* Source document *
==========

Document Type

Article

Publication Date

2016

Abstract

Excerpt: "As the essays in this volume demonstrate, the evidentiary basis for excluding the Gospel of John from the historical quest for Jesus is extensively flawed, critically. Many dozens, perhaps hundreds, of instances in which the Fourth Gospel arguably contributes to a fuller understanding of the life and ministry of the prophetic figure from Nazareth require renewed consideration if the fuller database of historical information about Jesus is to be consulted. The question, of course, is how to do so. While it might be safer and less likely to err to exclude John from the quest, such a conservatively reductionistic approach runs the risk of garnering only a partial sampling of the first-century historical record of Jesus and his ministry, thus producing a distorted portraiture of Jesus. Therefore, while the de-Johannification of Jesus might make a Synoptic quest easier and more straightforward, historians committed to consulting the full range of historical resources in the venture can no longer exclude the one canonical account claiming first-hand contact with the ministry of Jesus. Such a claim may be scandalous, or even wrong, but it is the character of the material itself that requires a new quest, given the critical contributions of the essays in the present volume and other recent work."

Comments

Originally published in John, Jesus, and History, Volume 3: Glimpses of Jesus Through the Johannine Lens. Editors, Paul N. Anderson, Felix Just, S.J., and Tom Thatcher, Early Christianity and its Literature 18 (Atlanta: SBL Press, 2016).

==========

* Records *
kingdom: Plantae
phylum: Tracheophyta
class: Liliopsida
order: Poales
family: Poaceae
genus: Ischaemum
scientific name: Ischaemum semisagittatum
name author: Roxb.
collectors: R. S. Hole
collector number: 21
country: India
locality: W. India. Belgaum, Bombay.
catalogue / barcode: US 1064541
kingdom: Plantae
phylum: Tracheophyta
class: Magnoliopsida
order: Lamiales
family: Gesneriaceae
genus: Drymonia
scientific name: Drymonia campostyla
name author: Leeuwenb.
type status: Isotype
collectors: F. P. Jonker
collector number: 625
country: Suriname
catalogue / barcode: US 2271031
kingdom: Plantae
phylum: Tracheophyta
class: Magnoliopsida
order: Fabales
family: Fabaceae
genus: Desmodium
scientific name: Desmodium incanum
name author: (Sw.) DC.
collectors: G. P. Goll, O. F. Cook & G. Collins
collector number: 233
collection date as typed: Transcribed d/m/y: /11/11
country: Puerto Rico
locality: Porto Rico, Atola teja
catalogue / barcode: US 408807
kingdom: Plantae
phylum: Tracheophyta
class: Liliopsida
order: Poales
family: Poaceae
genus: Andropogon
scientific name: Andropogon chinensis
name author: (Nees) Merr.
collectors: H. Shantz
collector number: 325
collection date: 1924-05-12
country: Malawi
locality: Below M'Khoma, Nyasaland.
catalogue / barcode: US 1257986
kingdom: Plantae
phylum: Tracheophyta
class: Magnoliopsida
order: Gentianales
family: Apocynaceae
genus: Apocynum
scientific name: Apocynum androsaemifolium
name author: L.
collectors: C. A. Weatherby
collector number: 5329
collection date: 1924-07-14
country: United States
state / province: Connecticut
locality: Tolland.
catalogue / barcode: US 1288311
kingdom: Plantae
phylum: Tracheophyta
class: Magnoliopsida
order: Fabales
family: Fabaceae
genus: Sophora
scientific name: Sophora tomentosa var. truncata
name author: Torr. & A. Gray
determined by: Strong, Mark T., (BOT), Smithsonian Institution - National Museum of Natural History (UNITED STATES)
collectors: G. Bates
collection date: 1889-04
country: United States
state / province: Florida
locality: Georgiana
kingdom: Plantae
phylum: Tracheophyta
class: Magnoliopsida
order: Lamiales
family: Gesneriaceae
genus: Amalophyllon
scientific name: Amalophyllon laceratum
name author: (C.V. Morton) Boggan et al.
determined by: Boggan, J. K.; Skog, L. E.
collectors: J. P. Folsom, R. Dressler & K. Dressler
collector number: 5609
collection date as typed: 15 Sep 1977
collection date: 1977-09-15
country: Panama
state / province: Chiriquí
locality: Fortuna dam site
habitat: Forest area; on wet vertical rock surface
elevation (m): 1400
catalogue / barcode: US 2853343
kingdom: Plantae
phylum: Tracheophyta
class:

==========

* What is being asked *
Copy the entire article listing on the Gospel of John and the quest for the historical Jesus, word for word, from its opening "Document Type" through the final publication note.

* Response area *
Document Type

Article

Publication Date

2016

Abstract

Excerpt: "As the essays in this volume demonstrate, the evidentiary basis for excluding the Gospel of John from the historical quest for Jesus is extensively flawed, critically. Many dozens, perhaps hundreds, of instances in which the Fourth Gospel arguably contributes to a fuller understanding of the life and ministry of the prophetic figure from Nazareth require renewed consideration if the fuller database of historical information about Jesus is to be consulted. The question, of course, is how to do so. While it might be safer and less likely to err to exclude John from the quest, such a conservatively reductionistic approach runs the risk of garnering only a partial sampling of the first-century historical record of Jesus and his ministry, thus producing a distorted portraiture of Jesus. Therefore, while the de-Johannification of Jesus might make a Synoptic quest easier and more straightforward, historians committed to consulting the full range of historical resources in the venture can no longer exclude the one canonical account claiming first-hand contact with the ministry of Jesus. Such a claim may be scandalous, or even wrong, but it is the character of the material itself that requires a new quest, given the critical contributions of the essays in the present volume and other recent work."

Comments

Originally published in John, Jesus, and History, Volume 3: Glimpses of Jesus Through the Johannine Lens. Editors, Paul N. Anderson, Felix Just, S.J., and Tom Thatcher, Early Christianity and its Literature 18 (Atlanta: SBL Press, 2016).